▸ **Data to process**

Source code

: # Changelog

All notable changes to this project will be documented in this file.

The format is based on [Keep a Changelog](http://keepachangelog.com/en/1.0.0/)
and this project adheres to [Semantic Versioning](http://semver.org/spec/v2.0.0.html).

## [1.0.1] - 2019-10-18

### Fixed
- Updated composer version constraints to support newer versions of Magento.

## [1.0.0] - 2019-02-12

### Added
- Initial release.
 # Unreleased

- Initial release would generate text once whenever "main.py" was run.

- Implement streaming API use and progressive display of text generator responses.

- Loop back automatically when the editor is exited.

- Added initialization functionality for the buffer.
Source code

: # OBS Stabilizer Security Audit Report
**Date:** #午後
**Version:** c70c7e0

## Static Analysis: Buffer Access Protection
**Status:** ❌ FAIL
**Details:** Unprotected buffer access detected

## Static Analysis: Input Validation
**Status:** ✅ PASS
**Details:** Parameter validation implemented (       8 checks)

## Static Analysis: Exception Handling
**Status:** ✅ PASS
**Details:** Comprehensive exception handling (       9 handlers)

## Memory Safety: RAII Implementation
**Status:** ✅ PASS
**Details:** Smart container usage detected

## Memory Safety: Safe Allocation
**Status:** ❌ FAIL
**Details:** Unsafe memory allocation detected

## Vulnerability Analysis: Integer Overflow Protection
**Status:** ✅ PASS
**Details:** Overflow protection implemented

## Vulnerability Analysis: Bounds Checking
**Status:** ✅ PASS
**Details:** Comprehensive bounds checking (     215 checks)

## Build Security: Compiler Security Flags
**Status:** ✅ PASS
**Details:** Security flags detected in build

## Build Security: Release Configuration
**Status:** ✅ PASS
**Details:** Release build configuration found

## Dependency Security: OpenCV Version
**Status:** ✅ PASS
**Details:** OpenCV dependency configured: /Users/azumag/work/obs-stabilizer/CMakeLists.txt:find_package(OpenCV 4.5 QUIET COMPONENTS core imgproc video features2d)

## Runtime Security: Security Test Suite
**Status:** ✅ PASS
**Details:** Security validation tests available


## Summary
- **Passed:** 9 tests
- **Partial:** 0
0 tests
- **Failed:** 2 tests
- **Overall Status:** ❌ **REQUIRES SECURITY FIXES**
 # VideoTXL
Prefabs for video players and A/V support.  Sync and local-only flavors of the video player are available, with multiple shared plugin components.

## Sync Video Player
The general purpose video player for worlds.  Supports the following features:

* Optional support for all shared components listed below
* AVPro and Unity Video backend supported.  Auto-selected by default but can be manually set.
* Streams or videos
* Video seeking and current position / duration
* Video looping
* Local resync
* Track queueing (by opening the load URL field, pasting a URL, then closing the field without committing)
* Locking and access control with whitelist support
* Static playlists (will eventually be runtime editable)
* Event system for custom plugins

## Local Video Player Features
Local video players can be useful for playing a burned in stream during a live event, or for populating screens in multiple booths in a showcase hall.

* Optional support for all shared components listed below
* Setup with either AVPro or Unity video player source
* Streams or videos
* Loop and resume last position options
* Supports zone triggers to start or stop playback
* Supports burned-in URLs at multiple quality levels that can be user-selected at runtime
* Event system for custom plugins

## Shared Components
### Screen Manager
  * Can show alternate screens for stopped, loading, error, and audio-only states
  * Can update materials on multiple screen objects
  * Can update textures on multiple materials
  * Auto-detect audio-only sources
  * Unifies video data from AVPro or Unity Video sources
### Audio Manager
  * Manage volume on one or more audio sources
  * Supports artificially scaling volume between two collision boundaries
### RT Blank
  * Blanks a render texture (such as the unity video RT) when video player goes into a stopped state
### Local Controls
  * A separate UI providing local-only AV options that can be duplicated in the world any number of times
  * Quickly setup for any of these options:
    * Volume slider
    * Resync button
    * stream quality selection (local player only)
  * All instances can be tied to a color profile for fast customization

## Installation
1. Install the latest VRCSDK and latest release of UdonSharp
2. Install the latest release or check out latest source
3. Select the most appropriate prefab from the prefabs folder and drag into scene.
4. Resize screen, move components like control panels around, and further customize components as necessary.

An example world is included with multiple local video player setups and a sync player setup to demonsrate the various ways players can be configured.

▸ **Problem details**
Using the material, find how many lines hold the word "multiple". Give the number by itself.

▸ **Problem solution**
6